◆ TÂCHE À RÉALISER ◆
Modifiez le passage qui va du début des enregistrements jusqu'à la ligne contenant « Le respect de votre vie privée est notre » incluse : remplacez « Altınlar » par « Altın Fiyatları » et laissez tout le reste tel quel.

·····

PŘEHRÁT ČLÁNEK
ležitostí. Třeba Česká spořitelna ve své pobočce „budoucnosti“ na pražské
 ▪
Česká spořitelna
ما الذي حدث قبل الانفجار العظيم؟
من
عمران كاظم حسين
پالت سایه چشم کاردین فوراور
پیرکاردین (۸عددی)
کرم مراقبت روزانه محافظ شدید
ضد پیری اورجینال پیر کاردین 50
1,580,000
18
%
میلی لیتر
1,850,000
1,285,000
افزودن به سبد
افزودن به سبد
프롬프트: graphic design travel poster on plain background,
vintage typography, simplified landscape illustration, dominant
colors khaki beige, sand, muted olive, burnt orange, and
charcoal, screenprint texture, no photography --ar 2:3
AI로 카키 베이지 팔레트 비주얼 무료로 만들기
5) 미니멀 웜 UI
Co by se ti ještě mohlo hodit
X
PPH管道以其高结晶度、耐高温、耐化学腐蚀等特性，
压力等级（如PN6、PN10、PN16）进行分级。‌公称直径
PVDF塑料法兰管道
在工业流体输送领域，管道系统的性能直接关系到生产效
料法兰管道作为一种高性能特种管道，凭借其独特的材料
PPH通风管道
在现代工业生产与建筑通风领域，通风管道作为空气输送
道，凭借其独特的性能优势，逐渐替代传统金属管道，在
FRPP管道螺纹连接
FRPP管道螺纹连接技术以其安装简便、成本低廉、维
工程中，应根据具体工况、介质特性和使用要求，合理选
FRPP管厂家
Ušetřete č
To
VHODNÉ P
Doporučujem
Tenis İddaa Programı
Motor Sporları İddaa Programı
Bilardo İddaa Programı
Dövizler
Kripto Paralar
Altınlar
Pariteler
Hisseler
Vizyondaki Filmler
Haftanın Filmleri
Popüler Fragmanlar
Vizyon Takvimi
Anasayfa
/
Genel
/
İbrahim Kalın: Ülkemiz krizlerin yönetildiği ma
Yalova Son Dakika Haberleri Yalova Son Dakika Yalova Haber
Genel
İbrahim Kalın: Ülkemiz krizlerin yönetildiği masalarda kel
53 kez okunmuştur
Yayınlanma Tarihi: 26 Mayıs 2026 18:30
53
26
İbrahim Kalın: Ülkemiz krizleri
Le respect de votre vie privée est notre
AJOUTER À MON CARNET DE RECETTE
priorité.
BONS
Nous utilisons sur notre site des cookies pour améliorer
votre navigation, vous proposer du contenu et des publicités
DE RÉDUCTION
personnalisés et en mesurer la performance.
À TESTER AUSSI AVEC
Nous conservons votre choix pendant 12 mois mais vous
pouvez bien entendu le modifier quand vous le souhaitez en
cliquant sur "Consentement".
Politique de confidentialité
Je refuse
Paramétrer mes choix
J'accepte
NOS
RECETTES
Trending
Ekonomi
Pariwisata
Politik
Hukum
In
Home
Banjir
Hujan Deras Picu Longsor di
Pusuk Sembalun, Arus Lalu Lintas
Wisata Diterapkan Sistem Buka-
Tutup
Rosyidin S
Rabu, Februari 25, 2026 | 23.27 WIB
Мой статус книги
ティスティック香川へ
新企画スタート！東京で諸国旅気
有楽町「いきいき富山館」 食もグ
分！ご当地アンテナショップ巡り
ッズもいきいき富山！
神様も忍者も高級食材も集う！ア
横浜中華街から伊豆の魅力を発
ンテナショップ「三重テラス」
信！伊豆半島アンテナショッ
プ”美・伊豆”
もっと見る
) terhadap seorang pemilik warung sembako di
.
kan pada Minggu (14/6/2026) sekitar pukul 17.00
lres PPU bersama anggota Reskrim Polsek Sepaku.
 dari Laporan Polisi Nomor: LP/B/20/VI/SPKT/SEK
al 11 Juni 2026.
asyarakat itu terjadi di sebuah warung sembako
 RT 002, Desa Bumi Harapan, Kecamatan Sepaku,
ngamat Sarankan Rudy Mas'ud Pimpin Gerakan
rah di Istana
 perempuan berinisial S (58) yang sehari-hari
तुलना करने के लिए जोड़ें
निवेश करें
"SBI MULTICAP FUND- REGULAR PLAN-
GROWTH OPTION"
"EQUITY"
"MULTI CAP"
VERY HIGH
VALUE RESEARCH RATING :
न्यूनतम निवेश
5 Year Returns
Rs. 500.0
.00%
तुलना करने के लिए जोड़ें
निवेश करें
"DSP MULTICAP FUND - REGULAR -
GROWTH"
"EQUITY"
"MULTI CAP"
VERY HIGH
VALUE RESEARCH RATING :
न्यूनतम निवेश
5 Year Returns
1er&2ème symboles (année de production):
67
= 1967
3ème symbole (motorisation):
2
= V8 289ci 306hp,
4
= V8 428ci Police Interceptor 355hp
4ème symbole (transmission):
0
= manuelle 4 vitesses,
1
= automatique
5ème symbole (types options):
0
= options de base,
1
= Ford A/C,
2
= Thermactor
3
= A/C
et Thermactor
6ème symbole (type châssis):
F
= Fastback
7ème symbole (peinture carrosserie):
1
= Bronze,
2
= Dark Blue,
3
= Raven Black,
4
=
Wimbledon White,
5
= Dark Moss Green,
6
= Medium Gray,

·····

◆ RÉSULTAT ◆
PŘEHRÁT ČLÁNEK
ležitostí. Třeba Česká spořitelna ve své pobočce „budoucnosti“ na pražské
 ▪
Česká spořitelna
ما الذي حدث قبل الانفجار العظيم؟
من
عمران كاظم حسين
پالت سایه چشم کاردین فوراور
پیرکاردین (۸عددی)
کرم مراقبت روزانه محافظ شدید
ضد پیری اورجینال پیر کاردین 50
1,580,000
18
%
میلی لیتر
1,850,000
1,285,000
افزودن به سبد
افزودن به سبد
프롬프트: graphic design travel poster on plain background,
vintage typography, simplified landscape illustration, dominant
colors khaki beige, sand, muted olive, burnt orange, and
charcoal, screenprint texture, no photography --ar 2:3
AI로 카키 베이지 팔레트 비주얼 무료로 만들기
5) 미니멀 웜 UI
Co by se ti ještě mohlo hodit
X
PPH管道以其高结晶度、耐高温、耐化学腐蚀等特性，
压力等级（如PN6、PN10、PN16）进行分级。‌公称直径
PVDF塑料法兰管道
在工业流体输送领域，管道系统的性能直接关系到生产效
料法兰管道作为一种高性能特种管道，凭借其独特的材料
PPH通风管道
在现代工业生产与建筑通风领域，通风管道作为空气输送
道，凭借其独特的性能优势，逐渐替代传统金属管道，在
FRPP管道螺纹连接
FRPP管道螺纹连接技术以其安装简便、成本低廉、维
工程中，应根据具体工况、介质特性和使用要求，合理选
FRPP管厂家
Ušetřete č
To
VHODNÉ P
Doporučujem
Tenis İddaa Programı
Motor Sporları İddaa Programı
Bilardo İddaa Programı
Dövizler
Kripto Paralar
Altın Fiyatları
Pariteler
Hisseler
Vizyondaki Filmler
Haftanın Filmleri
Popüler Fragmanlar
Vizyon Takvimi
Anasayfa
/
Genel
/
İbrahim Kalın: Ülkemiz krizlerin yönetildiği ma
Yalova Son Dakika Haberleri Yalova Son Dakika Yalova Haber
Genel
İbrahim Kalın: Ülkemiz krizlerin yönetildiği masalarda kel
53 kez okunmuştur
Yayınlanma Tarihi: 26 Mayıs 2026 18:30
53
26
İbrahim Kalın: Ülkemiz krizleri
Le respect de votre vie privée est notre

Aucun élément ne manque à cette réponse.